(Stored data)

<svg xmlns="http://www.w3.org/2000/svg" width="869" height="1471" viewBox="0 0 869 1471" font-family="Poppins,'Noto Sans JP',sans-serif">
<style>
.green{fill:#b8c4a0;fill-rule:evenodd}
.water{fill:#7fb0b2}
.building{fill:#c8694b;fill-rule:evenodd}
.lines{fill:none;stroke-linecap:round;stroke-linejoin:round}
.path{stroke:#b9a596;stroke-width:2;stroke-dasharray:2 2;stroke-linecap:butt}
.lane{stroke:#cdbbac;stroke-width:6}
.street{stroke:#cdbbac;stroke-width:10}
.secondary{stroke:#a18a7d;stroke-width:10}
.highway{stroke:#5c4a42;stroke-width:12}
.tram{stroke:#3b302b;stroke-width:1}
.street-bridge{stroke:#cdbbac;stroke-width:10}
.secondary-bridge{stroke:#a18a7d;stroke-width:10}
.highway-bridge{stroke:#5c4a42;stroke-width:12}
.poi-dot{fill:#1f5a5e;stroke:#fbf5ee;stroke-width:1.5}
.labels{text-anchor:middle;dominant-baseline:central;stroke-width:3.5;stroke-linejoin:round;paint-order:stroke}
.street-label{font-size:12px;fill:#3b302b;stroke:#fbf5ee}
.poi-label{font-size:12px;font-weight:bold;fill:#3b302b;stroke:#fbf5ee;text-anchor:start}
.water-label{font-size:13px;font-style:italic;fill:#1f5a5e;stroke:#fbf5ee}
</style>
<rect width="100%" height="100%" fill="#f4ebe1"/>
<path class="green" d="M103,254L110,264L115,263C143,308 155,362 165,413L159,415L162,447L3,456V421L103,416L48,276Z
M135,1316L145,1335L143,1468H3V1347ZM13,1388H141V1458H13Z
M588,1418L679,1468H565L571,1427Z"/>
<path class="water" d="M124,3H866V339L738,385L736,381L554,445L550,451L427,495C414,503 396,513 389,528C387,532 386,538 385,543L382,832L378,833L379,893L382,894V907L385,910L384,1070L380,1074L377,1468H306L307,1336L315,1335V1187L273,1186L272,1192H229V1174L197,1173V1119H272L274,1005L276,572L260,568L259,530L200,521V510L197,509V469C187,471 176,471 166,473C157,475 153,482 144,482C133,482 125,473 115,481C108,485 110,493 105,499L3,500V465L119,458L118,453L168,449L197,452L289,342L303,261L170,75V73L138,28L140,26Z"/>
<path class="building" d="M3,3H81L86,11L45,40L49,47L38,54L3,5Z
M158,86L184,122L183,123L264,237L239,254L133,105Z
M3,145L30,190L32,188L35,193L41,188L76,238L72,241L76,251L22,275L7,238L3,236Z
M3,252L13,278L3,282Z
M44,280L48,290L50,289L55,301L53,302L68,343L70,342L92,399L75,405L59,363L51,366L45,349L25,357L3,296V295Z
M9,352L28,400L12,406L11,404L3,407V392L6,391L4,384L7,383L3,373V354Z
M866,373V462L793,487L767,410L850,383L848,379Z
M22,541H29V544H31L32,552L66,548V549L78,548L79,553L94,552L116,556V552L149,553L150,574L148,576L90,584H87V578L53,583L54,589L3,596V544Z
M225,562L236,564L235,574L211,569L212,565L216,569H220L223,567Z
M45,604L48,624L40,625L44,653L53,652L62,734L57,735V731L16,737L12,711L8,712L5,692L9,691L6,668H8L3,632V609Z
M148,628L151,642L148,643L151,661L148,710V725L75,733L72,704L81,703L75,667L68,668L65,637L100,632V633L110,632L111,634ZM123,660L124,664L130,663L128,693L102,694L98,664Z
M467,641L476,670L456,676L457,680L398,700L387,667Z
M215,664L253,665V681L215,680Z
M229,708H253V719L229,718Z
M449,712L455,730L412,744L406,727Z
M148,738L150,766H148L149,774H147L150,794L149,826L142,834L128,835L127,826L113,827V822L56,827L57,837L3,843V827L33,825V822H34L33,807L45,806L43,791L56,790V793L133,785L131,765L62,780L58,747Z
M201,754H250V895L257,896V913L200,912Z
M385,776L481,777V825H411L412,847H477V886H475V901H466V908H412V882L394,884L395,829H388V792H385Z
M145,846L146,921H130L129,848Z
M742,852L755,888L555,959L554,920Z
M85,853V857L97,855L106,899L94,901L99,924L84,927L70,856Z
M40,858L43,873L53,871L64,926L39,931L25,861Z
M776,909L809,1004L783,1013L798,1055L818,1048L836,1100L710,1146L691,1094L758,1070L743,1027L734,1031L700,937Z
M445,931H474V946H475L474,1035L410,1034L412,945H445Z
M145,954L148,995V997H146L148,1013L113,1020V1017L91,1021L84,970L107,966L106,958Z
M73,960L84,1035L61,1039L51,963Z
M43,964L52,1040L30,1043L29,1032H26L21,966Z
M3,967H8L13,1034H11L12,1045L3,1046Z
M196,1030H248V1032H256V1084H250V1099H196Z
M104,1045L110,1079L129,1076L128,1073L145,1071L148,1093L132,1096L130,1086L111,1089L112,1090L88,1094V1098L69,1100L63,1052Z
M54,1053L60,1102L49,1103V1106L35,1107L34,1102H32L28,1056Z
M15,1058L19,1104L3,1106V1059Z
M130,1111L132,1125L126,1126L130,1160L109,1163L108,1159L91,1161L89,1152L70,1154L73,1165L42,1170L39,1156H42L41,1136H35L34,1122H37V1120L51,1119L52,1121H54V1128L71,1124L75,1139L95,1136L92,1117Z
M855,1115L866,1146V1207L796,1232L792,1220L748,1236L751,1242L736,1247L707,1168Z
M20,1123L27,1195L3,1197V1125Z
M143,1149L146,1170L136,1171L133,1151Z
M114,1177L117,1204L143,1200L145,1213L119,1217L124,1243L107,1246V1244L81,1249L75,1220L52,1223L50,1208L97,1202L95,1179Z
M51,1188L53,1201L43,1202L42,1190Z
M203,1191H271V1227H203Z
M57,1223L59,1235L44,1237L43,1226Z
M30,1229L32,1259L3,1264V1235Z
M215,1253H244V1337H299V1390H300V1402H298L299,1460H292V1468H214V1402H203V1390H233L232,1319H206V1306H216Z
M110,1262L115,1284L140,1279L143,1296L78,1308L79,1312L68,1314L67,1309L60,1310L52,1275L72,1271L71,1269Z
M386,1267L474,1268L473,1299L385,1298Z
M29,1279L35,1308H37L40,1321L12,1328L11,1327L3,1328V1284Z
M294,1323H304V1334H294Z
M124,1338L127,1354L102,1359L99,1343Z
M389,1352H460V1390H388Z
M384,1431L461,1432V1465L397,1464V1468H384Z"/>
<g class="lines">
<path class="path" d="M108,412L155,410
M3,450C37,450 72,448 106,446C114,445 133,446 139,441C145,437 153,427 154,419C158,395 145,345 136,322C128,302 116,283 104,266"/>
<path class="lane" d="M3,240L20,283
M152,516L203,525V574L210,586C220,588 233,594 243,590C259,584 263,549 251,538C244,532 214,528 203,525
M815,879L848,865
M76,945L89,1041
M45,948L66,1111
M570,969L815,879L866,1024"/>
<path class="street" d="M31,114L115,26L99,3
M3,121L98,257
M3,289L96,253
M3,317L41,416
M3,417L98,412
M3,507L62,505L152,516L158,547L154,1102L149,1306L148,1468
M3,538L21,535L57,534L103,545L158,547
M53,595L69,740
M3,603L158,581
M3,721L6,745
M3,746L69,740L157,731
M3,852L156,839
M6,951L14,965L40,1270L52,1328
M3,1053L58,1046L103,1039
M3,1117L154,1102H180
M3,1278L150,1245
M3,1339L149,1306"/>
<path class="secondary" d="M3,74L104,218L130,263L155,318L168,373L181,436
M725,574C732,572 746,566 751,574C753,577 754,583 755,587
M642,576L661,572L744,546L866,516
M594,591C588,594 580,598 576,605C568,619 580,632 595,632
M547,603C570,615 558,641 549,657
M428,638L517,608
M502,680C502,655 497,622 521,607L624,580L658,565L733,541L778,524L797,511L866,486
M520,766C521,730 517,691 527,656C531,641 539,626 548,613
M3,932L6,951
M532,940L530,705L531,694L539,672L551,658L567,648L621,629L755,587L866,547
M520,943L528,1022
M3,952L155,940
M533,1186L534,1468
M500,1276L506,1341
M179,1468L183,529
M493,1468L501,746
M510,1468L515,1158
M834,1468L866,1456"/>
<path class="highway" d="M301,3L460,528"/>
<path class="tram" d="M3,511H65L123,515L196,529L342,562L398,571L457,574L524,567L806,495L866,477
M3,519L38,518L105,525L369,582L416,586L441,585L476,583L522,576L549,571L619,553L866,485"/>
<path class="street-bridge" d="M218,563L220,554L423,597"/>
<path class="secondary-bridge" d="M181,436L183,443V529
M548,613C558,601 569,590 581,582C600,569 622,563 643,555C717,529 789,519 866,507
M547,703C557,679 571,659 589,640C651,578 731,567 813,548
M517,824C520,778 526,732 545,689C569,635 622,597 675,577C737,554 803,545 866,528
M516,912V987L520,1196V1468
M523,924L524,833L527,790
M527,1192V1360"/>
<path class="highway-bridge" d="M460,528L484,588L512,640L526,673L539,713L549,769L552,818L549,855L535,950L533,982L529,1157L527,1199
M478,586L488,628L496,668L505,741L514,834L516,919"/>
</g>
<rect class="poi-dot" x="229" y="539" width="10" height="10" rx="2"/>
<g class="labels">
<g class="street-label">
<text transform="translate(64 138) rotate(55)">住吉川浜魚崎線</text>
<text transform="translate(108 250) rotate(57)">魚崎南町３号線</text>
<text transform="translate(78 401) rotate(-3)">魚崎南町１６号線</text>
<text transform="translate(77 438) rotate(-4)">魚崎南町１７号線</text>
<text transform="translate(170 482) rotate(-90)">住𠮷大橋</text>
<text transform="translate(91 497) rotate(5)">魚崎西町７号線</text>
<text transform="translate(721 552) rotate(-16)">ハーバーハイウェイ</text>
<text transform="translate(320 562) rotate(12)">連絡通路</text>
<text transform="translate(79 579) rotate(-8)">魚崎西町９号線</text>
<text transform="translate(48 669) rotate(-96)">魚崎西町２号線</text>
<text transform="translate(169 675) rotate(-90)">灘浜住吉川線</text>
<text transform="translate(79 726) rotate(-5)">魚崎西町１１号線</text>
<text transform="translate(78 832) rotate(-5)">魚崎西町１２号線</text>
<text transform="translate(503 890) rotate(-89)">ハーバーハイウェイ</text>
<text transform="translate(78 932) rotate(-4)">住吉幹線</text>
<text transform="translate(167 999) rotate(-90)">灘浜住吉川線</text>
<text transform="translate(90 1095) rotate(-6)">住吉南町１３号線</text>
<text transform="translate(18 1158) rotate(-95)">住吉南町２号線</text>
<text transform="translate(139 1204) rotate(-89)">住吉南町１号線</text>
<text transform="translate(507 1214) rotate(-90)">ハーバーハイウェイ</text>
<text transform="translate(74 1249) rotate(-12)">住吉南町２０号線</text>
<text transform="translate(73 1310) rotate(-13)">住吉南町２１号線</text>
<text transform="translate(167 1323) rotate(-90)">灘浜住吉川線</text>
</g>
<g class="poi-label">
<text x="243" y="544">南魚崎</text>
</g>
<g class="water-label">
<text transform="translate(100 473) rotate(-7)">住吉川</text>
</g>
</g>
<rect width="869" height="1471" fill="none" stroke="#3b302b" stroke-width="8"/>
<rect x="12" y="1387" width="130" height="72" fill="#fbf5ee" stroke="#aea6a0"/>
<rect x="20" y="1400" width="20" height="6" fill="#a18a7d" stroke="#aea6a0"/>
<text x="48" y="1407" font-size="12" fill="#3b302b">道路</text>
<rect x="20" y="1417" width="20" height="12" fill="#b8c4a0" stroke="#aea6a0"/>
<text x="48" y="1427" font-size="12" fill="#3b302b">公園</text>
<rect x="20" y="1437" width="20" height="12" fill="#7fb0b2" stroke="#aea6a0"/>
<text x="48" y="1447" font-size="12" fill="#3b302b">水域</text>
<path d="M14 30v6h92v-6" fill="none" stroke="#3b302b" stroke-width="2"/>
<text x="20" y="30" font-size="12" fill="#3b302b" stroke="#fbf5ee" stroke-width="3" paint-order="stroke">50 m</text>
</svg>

--

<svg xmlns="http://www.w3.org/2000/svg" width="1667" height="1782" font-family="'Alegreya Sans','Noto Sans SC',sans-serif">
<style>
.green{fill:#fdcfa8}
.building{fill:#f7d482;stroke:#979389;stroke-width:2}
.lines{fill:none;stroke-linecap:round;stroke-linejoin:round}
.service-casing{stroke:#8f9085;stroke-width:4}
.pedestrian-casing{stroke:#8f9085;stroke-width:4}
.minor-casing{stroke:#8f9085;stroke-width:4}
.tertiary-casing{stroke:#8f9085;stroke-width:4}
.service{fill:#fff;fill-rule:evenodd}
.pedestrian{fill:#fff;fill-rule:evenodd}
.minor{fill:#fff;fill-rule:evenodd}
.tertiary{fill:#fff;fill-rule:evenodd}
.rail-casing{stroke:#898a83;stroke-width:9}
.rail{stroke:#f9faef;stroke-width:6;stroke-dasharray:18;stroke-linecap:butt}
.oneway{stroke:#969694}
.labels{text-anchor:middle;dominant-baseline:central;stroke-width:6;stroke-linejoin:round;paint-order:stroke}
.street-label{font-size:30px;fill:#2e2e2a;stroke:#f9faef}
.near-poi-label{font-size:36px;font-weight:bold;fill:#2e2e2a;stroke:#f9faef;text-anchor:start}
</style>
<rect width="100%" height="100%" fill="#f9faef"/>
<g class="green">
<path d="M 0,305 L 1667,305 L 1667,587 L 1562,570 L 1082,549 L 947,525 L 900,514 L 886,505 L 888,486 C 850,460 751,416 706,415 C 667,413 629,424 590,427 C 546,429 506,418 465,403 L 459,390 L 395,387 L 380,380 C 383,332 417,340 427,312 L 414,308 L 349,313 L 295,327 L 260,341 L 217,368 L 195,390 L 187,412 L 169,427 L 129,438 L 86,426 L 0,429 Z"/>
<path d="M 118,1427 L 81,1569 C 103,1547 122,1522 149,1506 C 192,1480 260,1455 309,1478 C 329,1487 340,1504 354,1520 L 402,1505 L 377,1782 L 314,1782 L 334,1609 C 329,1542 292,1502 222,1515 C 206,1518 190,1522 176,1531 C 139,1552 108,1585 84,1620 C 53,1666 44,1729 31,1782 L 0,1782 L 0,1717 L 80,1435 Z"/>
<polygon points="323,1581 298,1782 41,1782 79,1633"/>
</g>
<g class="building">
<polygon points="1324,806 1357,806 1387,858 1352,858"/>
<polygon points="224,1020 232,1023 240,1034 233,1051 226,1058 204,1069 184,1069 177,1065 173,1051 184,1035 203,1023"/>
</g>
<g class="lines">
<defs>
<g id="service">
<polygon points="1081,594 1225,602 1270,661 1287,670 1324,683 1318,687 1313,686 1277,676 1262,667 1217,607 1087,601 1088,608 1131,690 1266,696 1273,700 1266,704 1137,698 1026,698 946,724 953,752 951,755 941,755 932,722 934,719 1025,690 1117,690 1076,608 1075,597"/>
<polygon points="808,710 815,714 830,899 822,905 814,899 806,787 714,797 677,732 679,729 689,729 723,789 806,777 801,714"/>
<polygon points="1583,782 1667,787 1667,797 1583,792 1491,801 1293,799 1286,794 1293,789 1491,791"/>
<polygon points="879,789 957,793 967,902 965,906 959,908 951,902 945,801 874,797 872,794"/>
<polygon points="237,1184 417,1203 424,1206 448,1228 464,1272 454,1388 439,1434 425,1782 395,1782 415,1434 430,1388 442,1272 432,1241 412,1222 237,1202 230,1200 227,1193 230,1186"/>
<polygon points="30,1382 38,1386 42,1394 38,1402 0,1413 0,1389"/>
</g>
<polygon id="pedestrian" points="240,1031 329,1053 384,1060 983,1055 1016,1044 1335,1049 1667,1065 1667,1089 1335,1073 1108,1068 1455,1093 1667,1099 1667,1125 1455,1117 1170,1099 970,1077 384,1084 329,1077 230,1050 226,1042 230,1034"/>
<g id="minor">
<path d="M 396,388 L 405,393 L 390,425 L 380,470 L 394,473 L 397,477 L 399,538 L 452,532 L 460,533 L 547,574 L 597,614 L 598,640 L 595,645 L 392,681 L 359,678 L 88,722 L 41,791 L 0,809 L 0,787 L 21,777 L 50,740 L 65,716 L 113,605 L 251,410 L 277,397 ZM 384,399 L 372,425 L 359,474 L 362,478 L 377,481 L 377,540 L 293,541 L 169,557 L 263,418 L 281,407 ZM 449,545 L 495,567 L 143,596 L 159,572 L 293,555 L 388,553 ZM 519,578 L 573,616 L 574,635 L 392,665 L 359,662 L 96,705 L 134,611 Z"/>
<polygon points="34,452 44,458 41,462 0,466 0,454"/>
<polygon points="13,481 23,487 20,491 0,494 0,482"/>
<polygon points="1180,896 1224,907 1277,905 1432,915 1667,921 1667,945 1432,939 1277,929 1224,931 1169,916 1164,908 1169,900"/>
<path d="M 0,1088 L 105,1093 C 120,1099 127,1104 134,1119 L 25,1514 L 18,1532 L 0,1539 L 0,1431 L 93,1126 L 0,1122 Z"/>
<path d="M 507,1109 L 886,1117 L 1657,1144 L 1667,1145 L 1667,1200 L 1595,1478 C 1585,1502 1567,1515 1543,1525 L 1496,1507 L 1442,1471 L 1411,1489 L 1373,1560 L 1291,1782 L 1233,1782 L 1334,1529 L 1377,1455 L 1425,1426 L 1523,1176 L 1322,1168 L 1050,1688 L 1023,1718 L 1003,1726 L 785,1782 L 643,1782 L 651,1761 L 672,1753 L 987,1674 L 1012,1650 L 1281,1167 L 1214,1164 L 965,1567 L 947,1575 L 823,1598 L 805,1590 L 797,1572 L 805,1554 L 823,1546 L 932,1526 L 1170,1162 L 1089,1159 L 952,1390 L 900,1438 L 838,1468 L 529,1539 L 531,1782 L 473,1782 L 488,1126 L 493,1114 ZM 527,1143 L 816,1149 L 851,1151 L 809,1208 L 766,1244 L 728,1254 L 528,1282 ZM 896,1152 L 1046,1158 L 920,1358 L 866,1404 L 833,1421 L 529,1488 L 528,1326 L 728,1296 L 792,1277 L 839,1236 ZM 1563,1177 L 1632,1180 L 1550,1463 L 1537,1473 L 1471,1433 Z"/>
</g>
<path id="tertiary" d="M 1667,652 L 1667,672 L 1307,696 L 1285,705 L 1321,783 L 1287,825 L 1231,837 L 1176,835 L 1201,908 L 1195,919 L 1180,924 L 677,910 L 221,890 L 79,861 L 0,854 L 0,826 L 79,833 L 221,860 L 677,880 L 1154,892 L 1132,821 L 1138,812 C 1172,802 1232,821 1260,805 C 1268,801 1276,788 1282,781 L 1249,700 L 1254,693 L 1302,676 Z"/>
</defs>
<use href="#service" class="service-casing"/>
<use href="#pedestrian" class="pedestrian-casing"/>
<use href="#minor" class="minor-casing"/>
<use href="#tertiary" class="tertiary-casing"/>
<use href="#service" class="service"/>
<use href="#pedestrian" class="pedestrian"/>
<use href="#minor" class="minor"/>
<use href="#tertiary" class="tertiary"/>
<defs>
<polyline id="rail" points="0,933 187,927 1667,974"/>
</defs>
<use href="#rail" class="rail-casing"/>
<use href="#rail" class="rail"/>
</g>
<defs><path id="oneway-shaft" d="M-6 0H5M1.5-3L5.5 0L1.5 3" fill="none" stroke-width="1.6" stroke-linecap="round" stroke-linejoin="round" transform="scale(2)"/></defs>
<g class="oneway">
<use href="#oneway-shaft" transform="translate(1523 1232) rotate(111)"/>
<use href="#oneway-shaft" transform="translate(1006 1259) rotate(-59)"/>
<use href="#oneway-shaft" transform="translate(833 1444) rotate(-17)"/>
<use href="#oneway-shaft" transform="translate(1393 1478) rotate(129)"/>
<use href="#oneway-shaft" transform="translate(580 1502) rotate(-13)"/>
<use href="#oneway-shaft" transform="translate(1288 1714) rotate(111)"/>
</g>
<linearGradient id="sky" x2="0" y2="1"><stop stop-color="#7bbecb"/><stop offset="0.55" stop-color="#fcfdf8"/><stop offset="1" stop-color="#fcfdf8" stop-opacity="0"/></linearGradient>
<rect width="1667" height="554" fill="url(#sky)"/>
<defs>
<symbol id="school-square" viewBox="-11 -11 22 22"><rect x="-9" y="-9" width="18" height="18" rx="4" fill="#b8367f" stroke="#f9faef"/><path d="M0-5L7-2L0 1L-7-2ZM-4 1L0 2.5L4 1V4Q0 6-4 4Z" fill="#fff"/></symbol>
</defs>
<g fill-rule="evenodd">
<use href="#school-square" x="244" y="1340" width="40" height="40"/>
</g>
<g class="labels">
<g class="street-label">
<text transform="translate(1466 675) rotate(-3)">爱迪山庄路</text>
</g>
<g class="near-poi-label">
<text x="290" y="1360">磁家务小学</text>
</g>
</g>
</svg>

Description of the task:
Please say only the number of lines in the data that hold "service".

Expected output:
5